A análise dos hábitos de consumo indica que a ingestão regular de alimentos básicos, como o feijão, apresentou queda significativa nas últimas décadas, enquanto cresceu a presença de itens industriais com baixo valor nutricional e alta densidade calórica.

Estudos indicam que o consumo de ultraprocessados é influenciado pelo nível de renda, sendo mais acentuado em municípios com maior poder aquisitivo. Em contrapartida, apenas 21% dos brasileiros atingem a recomendação ideal de consumo de frutas e hortaliças, fator que contribui para o desequilíbrio metabólico.

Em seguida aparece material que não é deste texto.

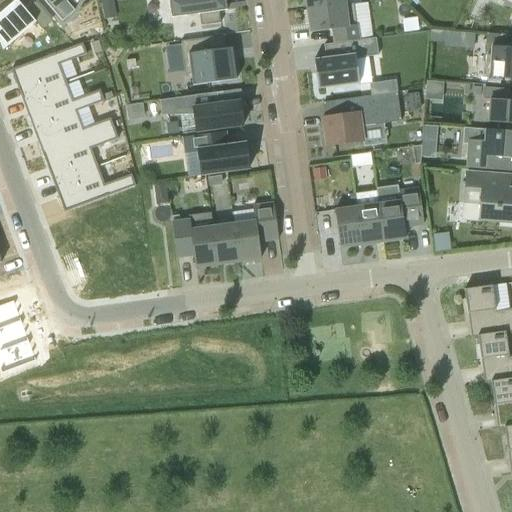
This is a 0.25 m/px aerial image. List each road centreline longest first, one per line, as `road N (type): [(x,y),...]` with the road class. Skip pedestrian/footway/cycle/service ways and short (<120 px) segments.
road 1 (residential): [(0,145),(51,285),(71,314),(83,319),(308,287)]
road 2 (residential): [(264,0),(308,287)]
road 3 (residential): [(417,273),(482,511)]
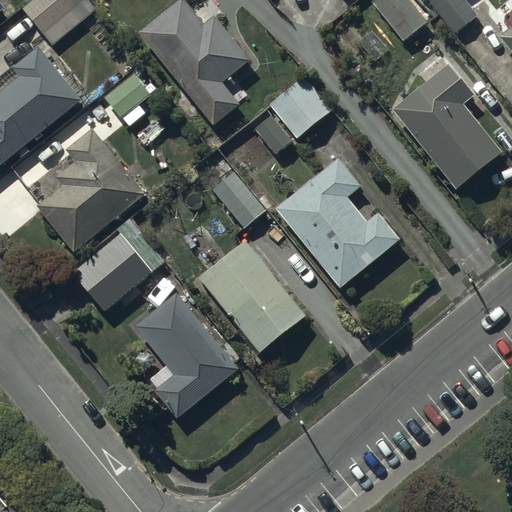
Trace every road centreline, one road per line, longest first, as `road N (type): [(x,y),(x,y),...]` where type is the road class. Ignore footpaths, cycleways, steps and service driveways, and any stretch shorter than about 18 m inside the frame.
road 1 (tertiary): [(249,511),(511,295)]
road 2 (residential): [(142,511),(0,335)]
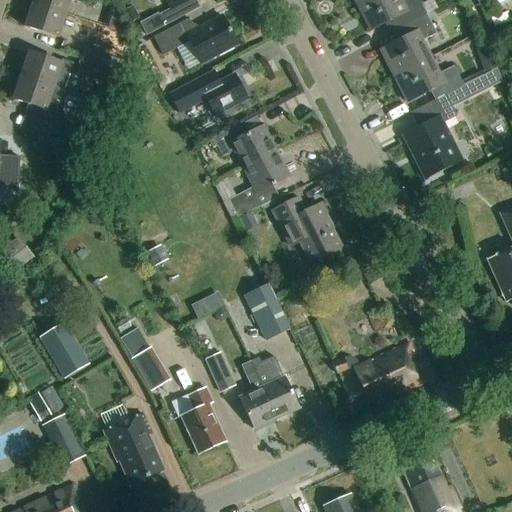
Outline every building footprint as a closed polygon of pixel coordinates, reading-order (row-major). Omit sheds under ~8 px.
[(32,0),(30,9),(64,20),(70,3),(86,8),(88,0),(32,0)] [(158,12),(140,21),(146,34),(147,35),(200,8),(199,6),(195,0),(166,0),(168,4),(170,7),(158,13),(158,12)] [(369,0),(355,7),(358,12),(369,34),(389,24),(394,33),(398,31),(426,18),(438,11),(433,1),(421,7),(417,0),(414,0),(403,6),(400,0),(369,0)] [(134,7),(122,13),(129,25),(140,19),(134,7)] [(64,20),(30,9),(23,31),(58,42),(64,20)] [(190,19),(154,38),(161,51),(187,38),(201,65),(238,45),(223,17),(196,31),(190,19)] [(403,43),(380,54),(393,79),(434,58),(426,42),(436,37),(426,18),(398,31),(403,43)] [(128,29),(135,42),(142,39),(135,26),(128,29)] [(80,63),(106,71),(111,57),(85,48),(80,63)] [(29,53),(22,75),(55,85),(56,83),(64,86),(71,63),(62,60),(61,63),(29,53)] [(486,59),(480,61),(484,72),(496,68),(492,57),(486,59)] [(434,58),(393,79),(406,104),(431,92),(436,101),(446,96),(464,87),(454,67),(442,74),(434,58)] [(106,71),(80,63),(78,70),(103,79),(106,71)] [(22,75),(14,99),(29,104),(26,112),(32,119),(36,121),(32,132),(55,139),(62,114),(55,112),(64,86),(56,83),(55,85),(22,75)] [(170,94),(172,99),(180,113),(206,99),(215,117),(247,100),(234,75),(212,86),(206,75),(170,94)] [(482,78),(464,87),(466,90),(468,96),(487,87),(485,84),(482,78)] [(419,129),(404,137),(425,179),(461,161),(442,124),(457,116),(451,105),(446,96),(436,101),(411,114),(419,129)] [(102,116),(96,133),(105,136),(114,120),(102,116)] [(237,148),(251,173),(280,158),(263,126),(247,134),(241,123),(213,137),(223,156),(237,148)] [(0,192),(9,193),(18,193),(20,158),(11,157),(0,156),(0,192)] [(242,191),(243,193),(224,203),(233,220),(279,196),(274,185),(290,177),(280,158),(251,173),(256,184),(242,191)] [(341,248),(319,205),(306,212),(299,198),(272,212),(290,247),(299,243),(310,264),(341,248)] [(511,244),(511,249),(486,261),(504,300),(511,296),(511,208),(499,214),(511,244)] [(258,227),(251,213),(238,220),(245,234),(258,227)] [(19,239),(0,253),(0,261),(11,276),(34,258),(19,239)] [(161,247),(147,254),(155,269),(168,262),(161,247)] [(369,252),(355,260),(369,286),(383,278),(369,252)] [(267,285),(244,297),(266,342),(289,331),(267,285)] [(397,324),(389,305),(368,313),(376,333),(397,324)] [(39,339),(63,380),(88,365),(64,324),(39,339)] [(170,381),(151,348),(131,360),(150,393),(170,381)] [(345,390),(356,413),(375,404),(377,410),(387,405),(384,396),(397,390),(401,399),(429,386),(411,349),(361,373),(357,363),(350,360),(334,368),(339,379),(351,374),(357,374),(361,383),(345,390)] [(236,386),(220,354),(205,361),(220,394),(236,386)] [(258,361),(250,365),(264,391),(278,420),(300,410),(286,380),(285,381),(274,358),(259,365),(258,361)] [(250,365),(241,370),(247,384),(252,396),(241,401),(255,431),(278,420),(264,391),(250,365)] [(24,396),(40,423),(62,410),(46,383),(24,396)] [(194,413),(181,419),(199,456),(225,444),(218,428),(221,426),(216,415),(212,417),(207,406),(212,404),(205,390),(187,398),(194,413)] [(86,457),(64,415),(41,427),(63,469),(86,457)] [(133,488),(162,475),(147,440),(154,436),(146,417),(107,434),(120,465),(123,464),(133,488)] [(414,511),(459,511),(463,510),(453,487),(446,490),(433,460),(404,473),(413,496),(408,498),(414,511)] [(86,511),(77,490),(28,511),(86,511)] [(325,511),(357,511),(351,498),(324,509),(325,511)]
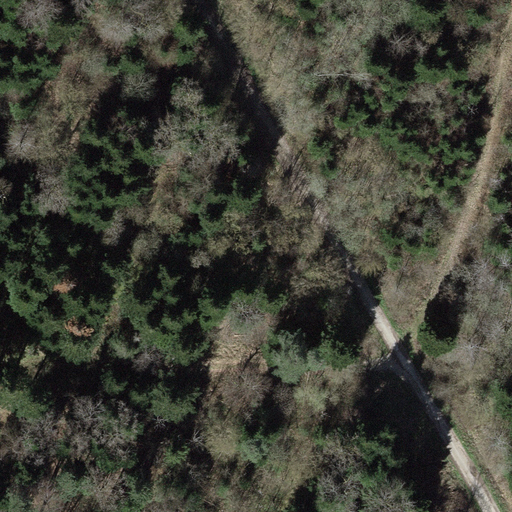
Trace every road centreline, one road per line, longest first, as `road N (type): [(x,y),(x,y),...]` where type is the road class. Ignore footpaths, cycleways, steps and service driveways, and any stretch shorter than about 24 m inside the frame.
road 1 (track): [(189,0),(489,511)]
road 2 (track): [(406,368),(469,203),(511,27)]
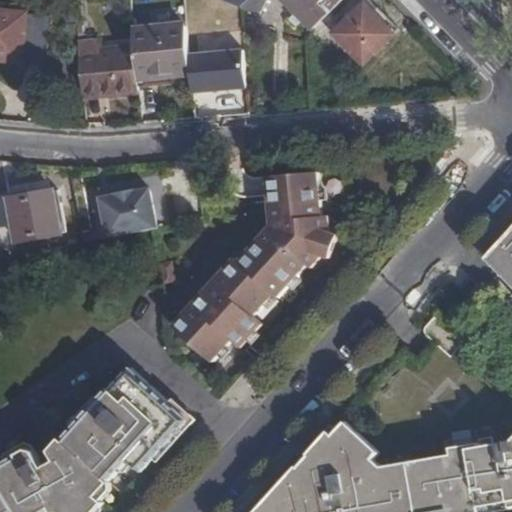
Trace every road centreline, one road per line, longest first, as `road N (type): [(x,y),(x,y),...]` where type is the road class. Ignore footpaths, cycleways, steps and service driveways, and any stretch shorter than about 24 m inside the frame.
road 1 (residential): [(0,142),(120,147),(511,116)]
road 2 (residential): [(256,439),(511,150)]
road 3 (residential): [(141,342),(124,344),(0,442)]
road 4 (residential): [(256,439),(141,342)]
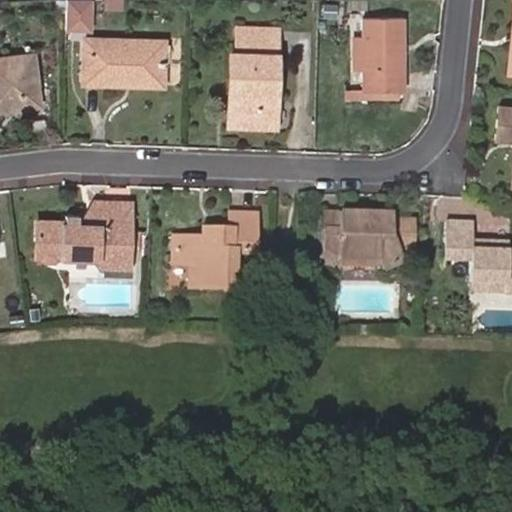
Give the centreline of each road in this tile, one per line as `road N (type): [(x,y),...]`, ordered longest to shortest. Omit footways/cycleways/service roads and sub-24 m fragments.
road 1 (residential): [(0,157),(402,154),(436,120),(451,0)]
road 2 (residential): [(511,502),(274,491),(0,499)]
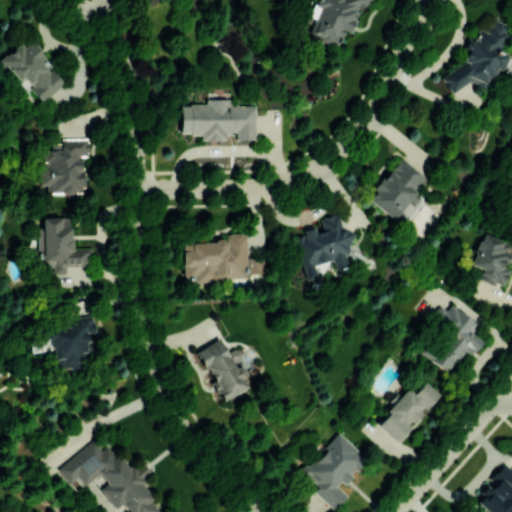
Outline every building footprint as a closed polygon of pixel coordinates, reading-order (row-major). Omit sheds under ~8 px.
[(315,0),(308,15),(314,18),(308,33),(333,45),(337,44),(343,32),(349,30),(356,14),(354,7),(373,2),(372,0),(315,0)] [(439,77),(449,93),(469,81),(480,87),(484,84),(488,79),(491,77),(497,67),(500,69),(508,55),(498,49),(510,28),(494,18),(486,32),(478,28),(474,35),(467,40),(463,45),(466,50),(458,65),(439,77)] [(63,84),(49,66),(51,65),(29,38),(2,60),(27,92),(31,89),(41,101),(63,84)] [(255,105),(230,105),(230,98),(205,98),(205,104),(180,103),(179,133),(200,133),(200,140),(225,140),(225,133),(235,133),(235,139),(254,139),(255,105)] [(87,139),(53,139),(53,149),(45,149),(45,164),(39,164),(39,185),(47,185),(47,193),(82,193),(82,155),(87,155),(87,139)] [(395,220),(399,216),(406,220),(422,199),(414,193),(425,178),(398,157),(366,198),(395,220)] [(511,220),(511,159),(504,179),(511,182),(499,215),(511,220)] [(305,279),(316,276),(313,264),(332,259),(334,269),(347,266),(343,254),(352,251),(341,212),(319,218),(321,226),(303,231),(304,234),(294,237),(305,279)] [(70,247),(70,217),(42,217),(42,229),(38,229),(39,272),(65,272),(65,266),(90,265),(90,247),(70,247)] [(469,264),(482,268),(478,278),(502,287),(509,269),(504,267),(511,248),(501,244),(502,240),(481,232),(469,264)] [(182,242),(182,280),(247,279),(247,273),(262,273),(262,257),(246,258),(245,233),(225,233),(225,241),(182,242)] [(477,324),(450,303),(438,319),(449,328),(434,347),(427,343),(420,352),(445,372),(464,349),(471,355),(481,342),(470,333),(477,324)] [(89,364),(86,333),(94,332),(92,319),(39,325),(41,345),(51,344),(54,368),(89,364)] [(222,400),(249,386),(239,367),(235,369),(219,338),(196,350),(222,400)] [(394,440),(419,412),(420,413),(437,393),(423,380),(413,392),(405,385),(389,403),(392,405),(375,423),(394,440)] [(331,509),(344,495),(336,487),(364,457),(338,433),(301,472),(316,486),(311,490),(331,509)] [(56,467),(67,483),(76,477),(82,485),(98,473),(106,483),(99,488),(114,508),(122,502),(129,511),(155,511),(159,509),(141,485),(150,479),(141,467),(132,474),(109,443),(100,451),(92,440),(56,467)] [(485,511),(510,511),(511,511),(511,467),(504,461),(486,480),(488,482),(477,494),(482,498),(476,504),(485,511)] [(126,511),(127,511),(122,504),(113,509),(106,498),(97,503),(102,511),(126,511)]
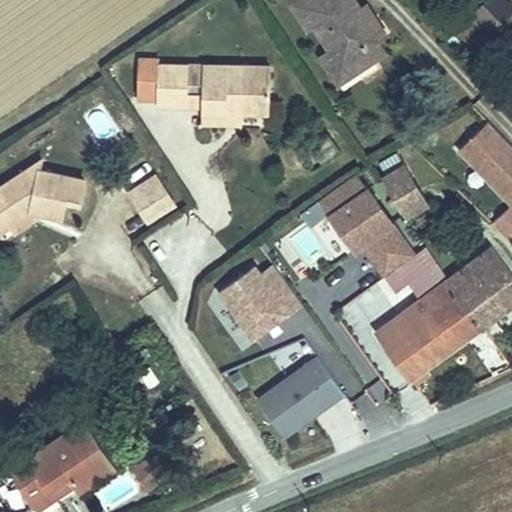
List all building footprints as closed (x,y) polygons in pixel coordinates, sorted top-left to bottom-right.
[(379,39),(386,35),(374,16),(366,21),(357,8),(359,6),(354,0),(292,0),(290,2),(308,29),(314,24),(329,47),(320,53),(333,73),(350,62),(356,70),(386,50),(379,39)] [(511,33),(504,26),(511,16),(511,5),(506,0),(486,0),(454,33),(476,54),(490,40),(500,49),(511,37),(511,33)] [(374,16),(365,3),(359,6),(357,8),(366,21),(374,16)] [(269,112),(271,66),(203,65),(203,82),(188,82),(189,64),(159,64),(159,59),(138,58),(137,98),(157,98),(157,104),(203,105),(202,116),(227,117),(227,107),(241,107),(241,112),(269,112)] [(339,81),(356,70),(350,62),(333,73),(339,81)] [(241,123),(241,112),(241,107),(227,107),(227,117),(202,116),(202,122),(241,123)] [(511,146),(487,121),(458,149),(511,204),(511,146)] [(427,203),(397,152),(379,162),(387,176),(383,178),(406,216),(427,203)] [(41,171),(44,160),(30,168),(41,171)] [(60,217),(63,201),(65,195),(79,198),(83,180),(41,171),(30,168),(0,187),(0,230),(11,224),(30,211),(31,211),(60,217)] [(415,253),(355,172),(318,199),(354,250),(362,244),(385,276),(415,253)] [(142,209),(167,193),(155,175),(130,191),(142,209)] [(149,221),(174,205),(167,193),(142,209),(149,221)] [(78,205),(79,198),(65,195),(63,201),(78,205)] [(507,236),(511,231),(511,204),(492,222),(507,236)] [(16,232),(35,219),(31,211),(30,211),(11,224),(16,232)] [(481,326),(511,302),(511,274),(492,247),(447,281),(481,326)] [(267,282),(281,272),(273,262),(260,272),(267,282)] [(254,337),(303,303),(281,272),(267,282),(260,272),(255,264),(220,289),(254,337)] [(332,279),(314,287),(325,313),(343,306),(332,279)] [(410,378),(481,326),(447,281),(377,332),(410,378)] [(344,392),(318,355),(258,399),(284,435),(344,392)] [(49,485),(69,473),(76,484),(80,489),(114,467),(83,421),(12,469),(34,502),(52,490),(49,485)] [(164,477),(151,457),(145,460),(158,480),(164,477)] [(158,480),(145,460),(134,468),(147,488),(158,480)] [(38,509),(76,484),(69,473),(49,485),(52,490),(34,502),(38,509)]
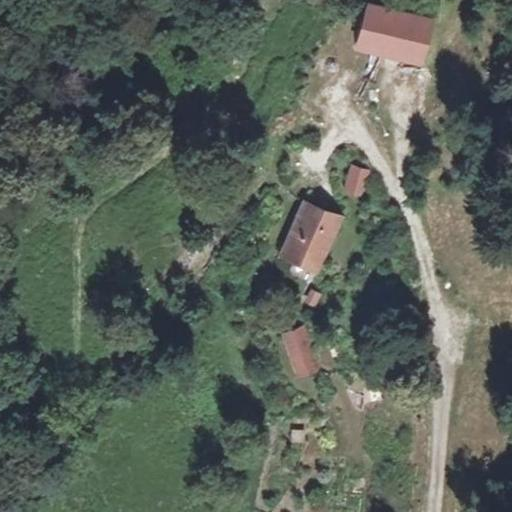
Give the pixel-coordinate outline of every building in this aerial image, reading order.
[(430,21),(372,6),(361,41),(388,48),(421,58),(430,21)] [(421,58),(388,48),(381,69),(414,79),(421,58)] [(357,163),(350,180),(369,188),(375,169),(357,163)] [(314,198),(289,249),(323,266),(348,214),(314,198)] [(487,307),(478,308),(482,332),(491,330),(499,336),(510,337),(511,335),(511,293),(501,294),(491,300),(487,307)] [(291,331),(303,372),(315,368),(320,366),(310,326),(291,331)]
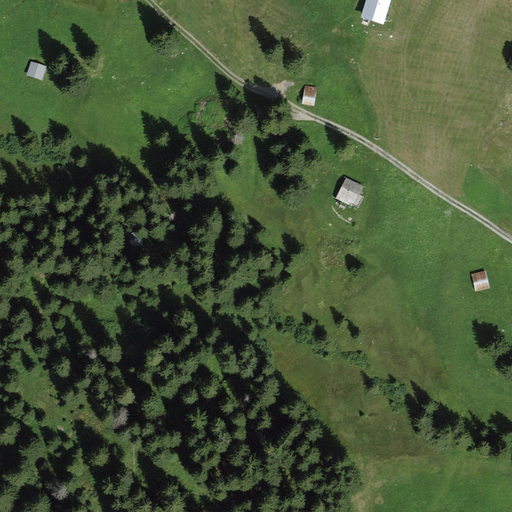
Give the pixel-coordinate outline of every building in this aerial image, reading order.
[(386,0),(366,0),(362,17),(381,22),(386,0)] [(32,57),(27,72),(43,77),(48,62),(32,57)] [(290,95),(289,84),(274,85),(275,97),(290,95)] [(307,85),(305,106),(317,107),(319,87),(307,85)] [(357,203),(366,182),(345,173),(336,195),(357,203)] [(488,270),(474,275),(481,295),(494,290),(488,270)]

Outro componente determinante para os altos índices de massa corporal é a baixa adesão a atividades físicas. Menos da metade dos entrevistados pratica exercícios durante o lazer, e o deslocamento ativo para o trabalho ou escola é realizado por uma parcela inferior a 12% da população.

Veja o ranking:

Lupércio (SP) – 66,67% de obesidade entre adultos;
Herculândia (SP) – 64,71% de obesidade entre adultos;
São José do Bonfim (PB) – 61,63% de obesidade entre adultos;
Marquês de Souza (RS) – 60,53% de obesidade entre adultos;
Riversul (SP) – 60,41% de obesidade entre adultos;
Planalto Alegre (SC) – 60,27% de obesidade entre adultos;
Riozinho (RS) – 60% de obesidade entre adultos;
Rancho Alegre (PR) – 59,65% de obesidade entre adultos;
Quinta do Sol (PR) – 59,62% de obesidade entre adultos;
Jaboticaba (RS) – 59,34% de obesidade entre adultos.